Stored data entries:
-=-=-
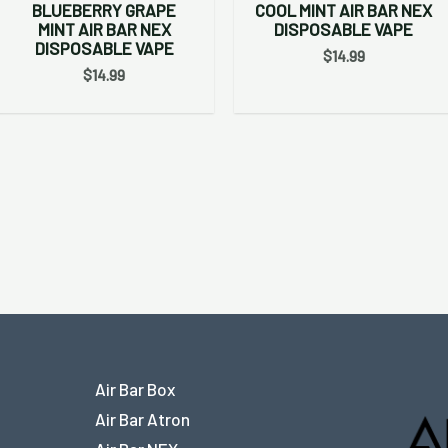
BLUEBERRY GRAPE
COOL MINT AIR BAR NEX
MINT AIR BAR NEX
DISPOSABLE VAPE
DISPOSABLE VAPE
$
14.99
$
14.99
Air Bar Box
Air Bar Atron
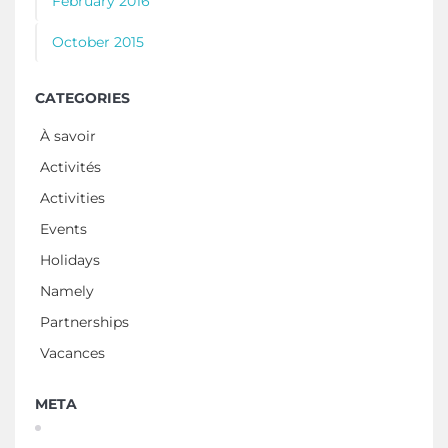
February 2016
October 2015
CATEGORIES
À savoir
Activités
Activities
Events
Holidays
Namely
Partnerships
Vacances
META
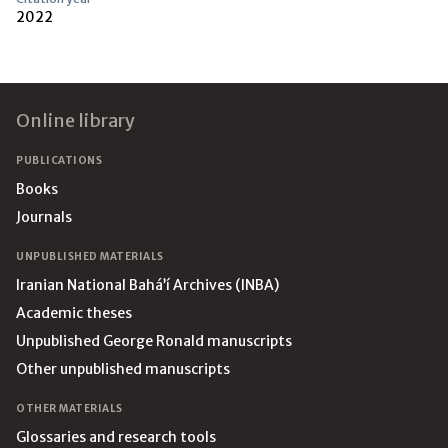
2022
Footer
Online library
PUBLICATIONS
Books
Journals
UNPUBLISHED MATERIALS
Iranian National Bahá’í Archives (INBA)
Academic theses
Unpublished George Ronald manuscripts
Other unpublished manuscripts
OTHER MATERIALS
Glossaries and research tools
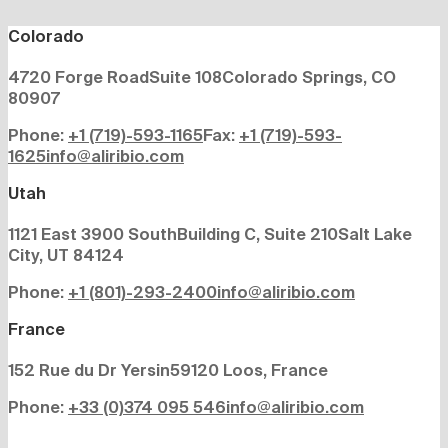
Colorado
4720 Forge Road
Suite 108
Colorado Springs, CO
80907
Phone:
+1 (719)-593-1165
Fax:
+1 (719)-593-
1625
info@aliribio.com
Utah
1121 East 3900 South
Building C, Suite 210
Salt Lake
City, UT 84124
Phone:
+1 (801)-293-2400
info@aliribio.com
France
152 Rue du Dr Yersin
59120 Loos, France
Phone:
+33 (0)374 095 546
info@aliribio.com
-=-=-
Although the records contain pictures, the copy should hold only their text, reproduced exactly.

Task response
BLUEBERRY GRAPE
COOL MINT AIR BAR NEX
MINT AIR BAR NEX
DISPOSABLE VAPE
DISPOSABLE VAPE
$
14.99
$
14.99
Air Bar Box
Air Bar Atron
February 2016
October 2015
CATEGORIES
À savoir
Activités
Activities
Events
Holidays
Namely
Partnerships
Vacances
META
2022
Footer
Online library
PUBLICATIONS
Books
Journals
UNPUBLISHED MATERIALS
Iranian National Bahá’í Archives (INBA)
Academic theses
Unpublished George Ronald manuscripts
Other unpublished manuscripts
OTHER MATERIALS
Glossaries and research tools
Colorado
4720 Forge Road
Suite 108
Colorado Springs, CO
80907
Phone:
+1 (719)-593-1165
Fax:
+1 (719)-593-
1625
info@aliribio.com
Utah
1121 East 3900 South
Building C, Suite 210
Salt Lake
City, UT 84124
Phone:
+1 (801)-293-2400
info@aliribio.com
France
152 Rue du Dr Yersin
59120 Loos, France
Phone:
+33 (0)374 095 546
info@aliribio.com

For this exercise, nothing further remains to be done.